* TASK STATEMENT
From the line containing "multiclass, Fold 9: 3665.6 -> 3676" to the end of the records, print every line exactly, both ends included, and leave out the pictures.

* EXERCISE MATERIAL
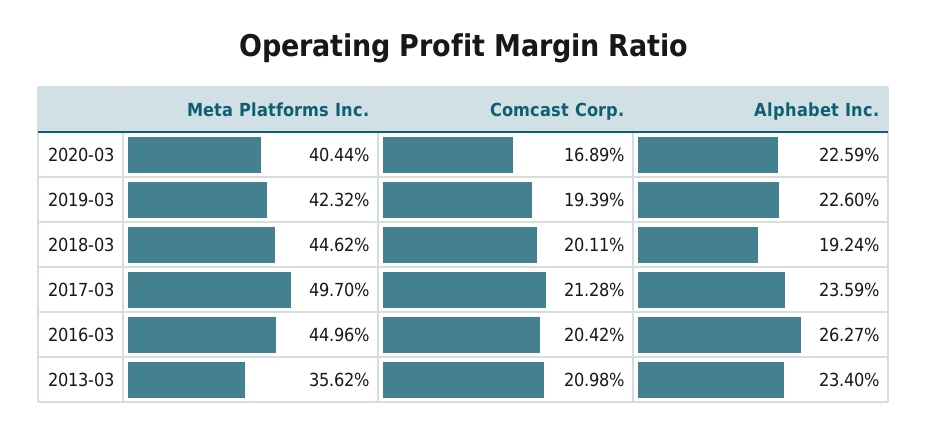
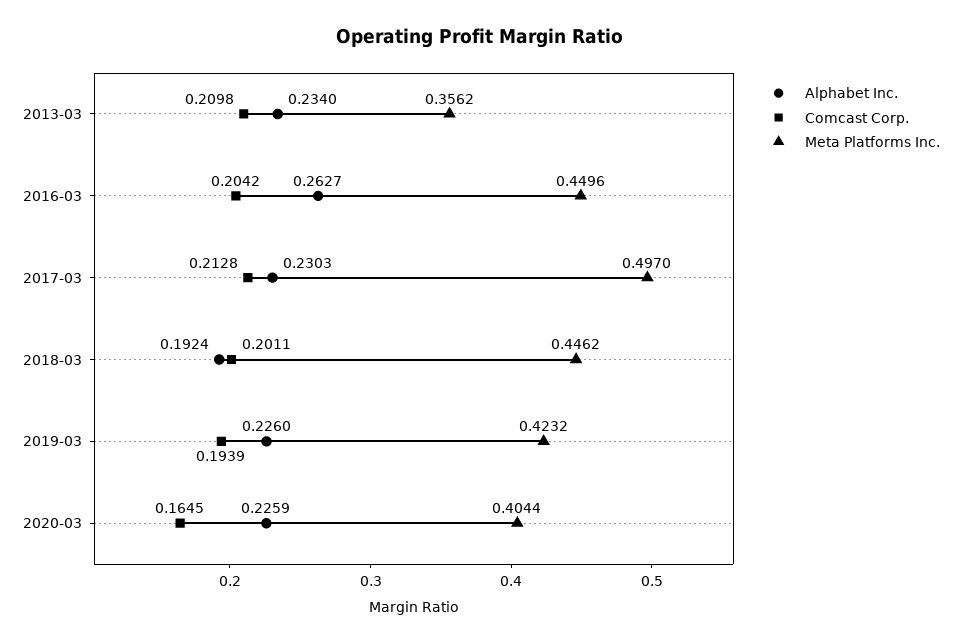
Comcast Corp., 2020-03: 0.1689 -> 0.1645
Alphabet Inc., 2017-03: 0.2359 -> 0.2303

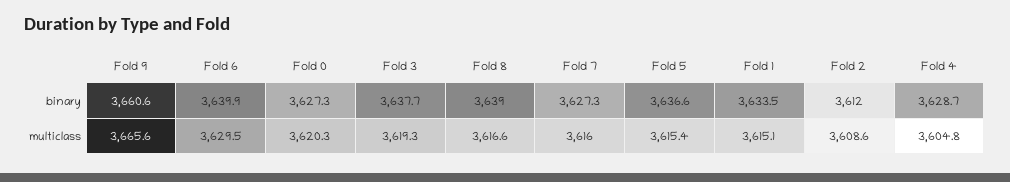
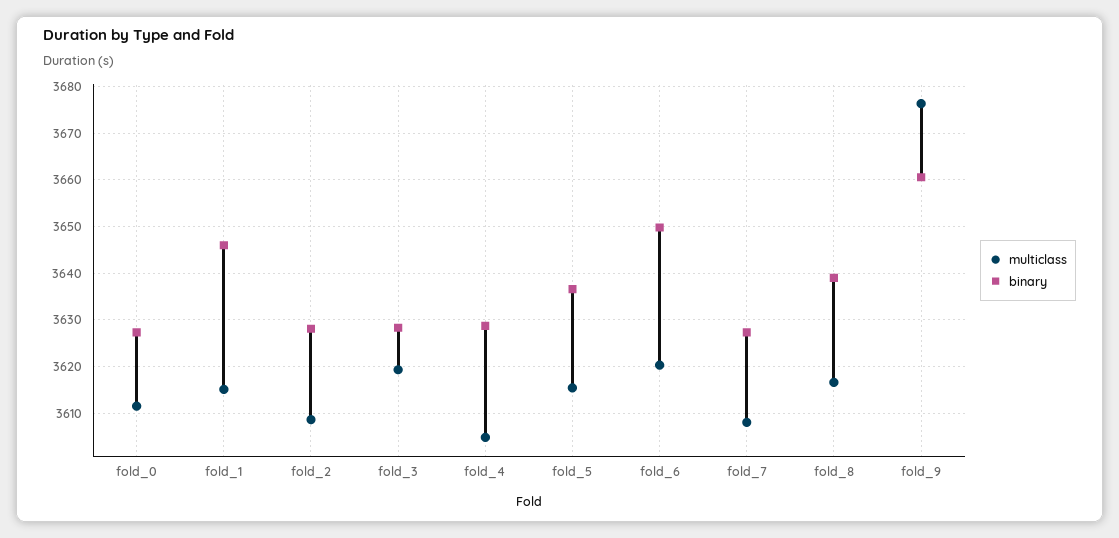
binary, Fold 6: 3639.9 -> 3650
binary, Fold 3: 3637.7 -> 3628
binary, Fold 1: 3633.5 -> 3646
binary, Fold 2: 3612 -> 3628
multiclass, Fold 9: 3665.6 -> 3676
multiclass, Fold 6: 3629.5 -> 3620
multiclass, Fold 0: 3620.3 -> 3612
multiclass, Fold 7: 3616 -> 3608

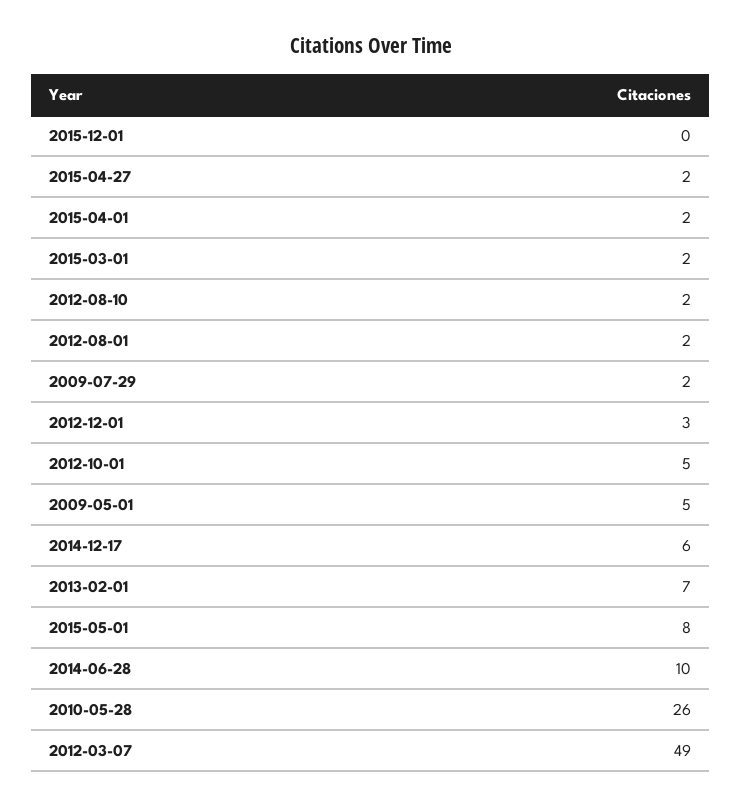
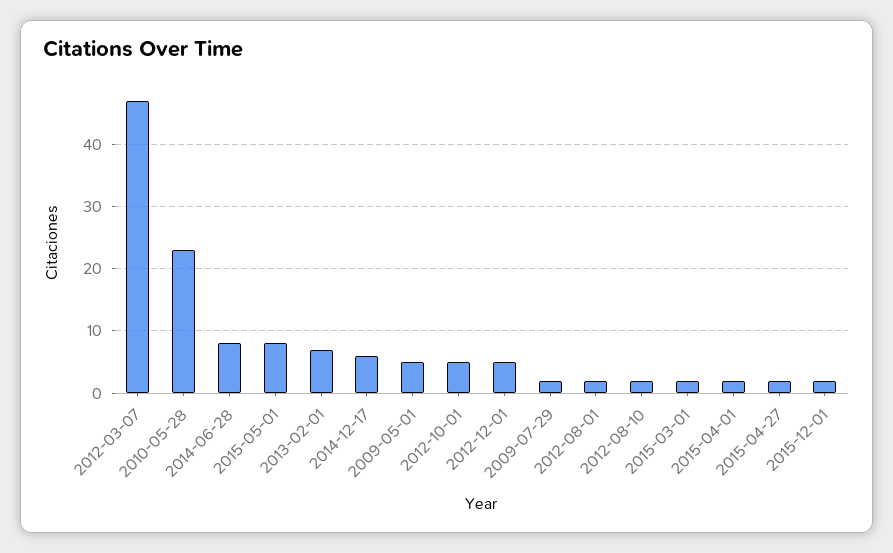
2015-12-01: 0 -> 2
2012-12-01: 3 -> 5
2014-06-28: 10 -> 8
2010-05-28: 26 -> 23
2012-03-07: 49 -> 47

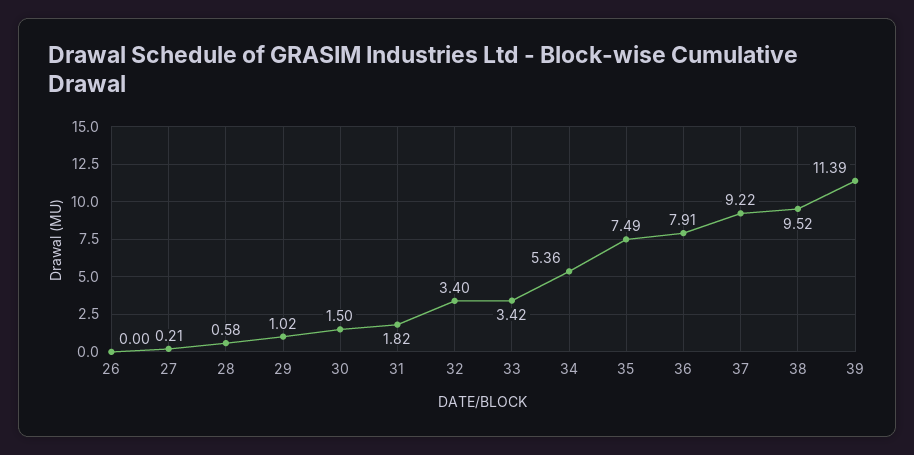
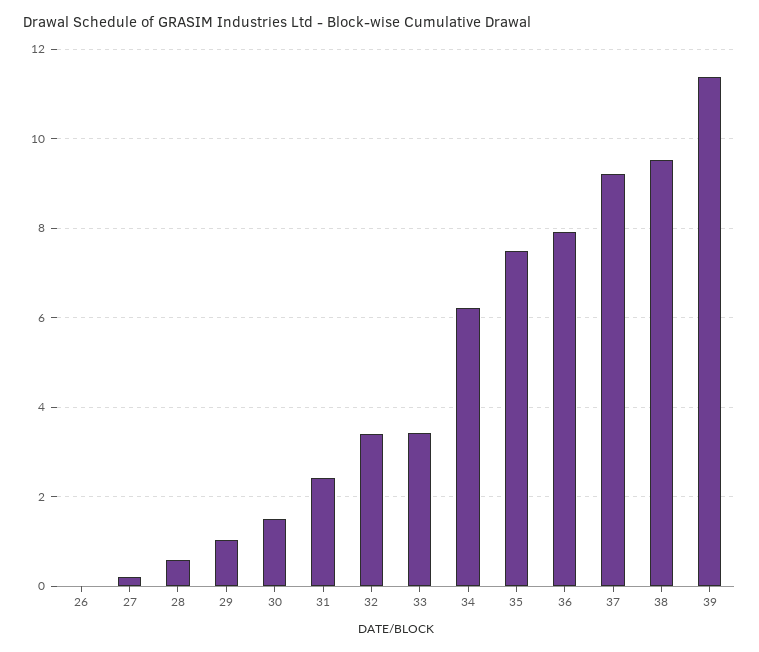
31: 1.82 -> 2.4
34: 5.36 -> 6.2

* THE ANSWER
multiclass, Fold 9: 3665.6 -> 3676
multiclass, Fold 6: 3629.5 -> 3620
multiclass, Fold 0: 3620.3 -> 3612
multiclass, Fold 7: 3616 -> 3608

2015-12-01: 0 -> 2
2012-12-01: 3 -> 5
2014-06-28: 10 -> 8
2010-05-28: 26 -> 23
2012-03-07: 49 -> 47

31: 1.82 -> 2.4
34: 5.36 -> 6.2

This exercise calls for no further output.